Hi @albanD. Without any breakpoints, the code still returns the same errors. To illustrate the issue further, I setup my code as follows:

for i, input_str in enumerate(MyDataLoader, 0):
        output = model(input_str)
        print(output)
        loss = sentence_loss(output)
        loss.backward()
        print('pytorch is fantastic!')

and set another breakpoint at print('pytorch is fantastic!'). On the first two examples, that breakpoint is hit. On the third example, the breakpoint at print('pytorch is fantastic!') is not hit and loss.backward() gets called twice, producing the error on the second call.

The structure of my code does follow what is above, but I am using the Transformers library to handle the finetuning and GPT2. I’ve simplified it in this post because it’s a bit more complicated. The issue might be related to Transformers so I will definitely check with them.

Is there anything I could print out for loss before and/or after the loss.backward() call that might be useful? I cal also see into it’s attributes when the breakpoints hit.

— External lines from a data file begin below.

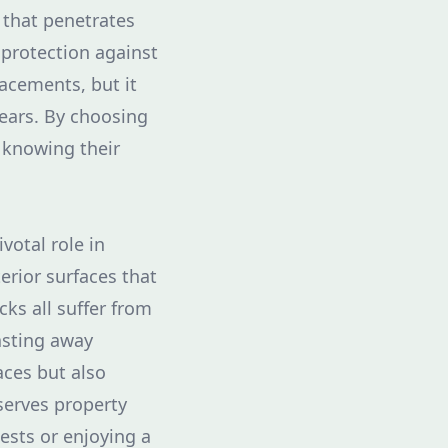
 that penetrates
f protection against
acements, but it
ears. By choosing
 knowing their
votal role in
erior surfaces that
ks all suffer from
asting away
aces but also
serves property
ests or enjoying a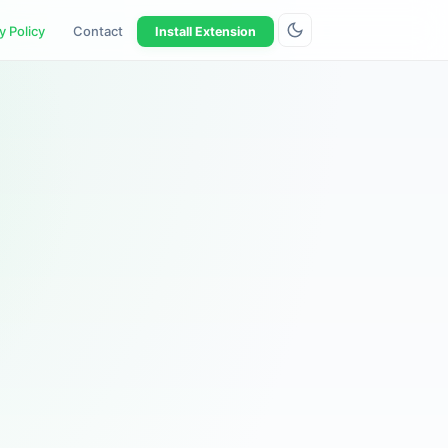
y Policy
Contact
Install Extension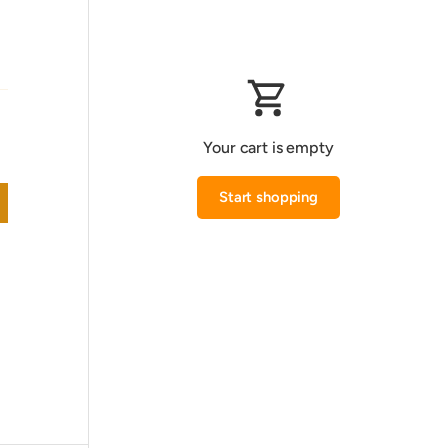
Your cart is empty
Start shopping
Subtotal:0.000 KWD
Loading...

On the third example, the breakpoint at print('pytorch is fantastic!') is not hit and loss.backward()

Does the print(output) gets called again?
I don’t think this is possible that this one line gets called again :slight_smile: Unless something goes horribly wrong with the python interpreter haha
The autograd most likely gets called from some other place in the code no?

`print(output) does not get called again. On the third example, the breakpoint hits are as follows:

print(output)
loss.backward()
loss.backward()
*exit with error*

I’ll go check with the Transformer folks to see what they think and mention your question about the autograd. It very well could be the case that it’s being called somewhere else in the library. I agree also that I don’t see how loss.backward() could be called twice, but not cause problems on the other examples.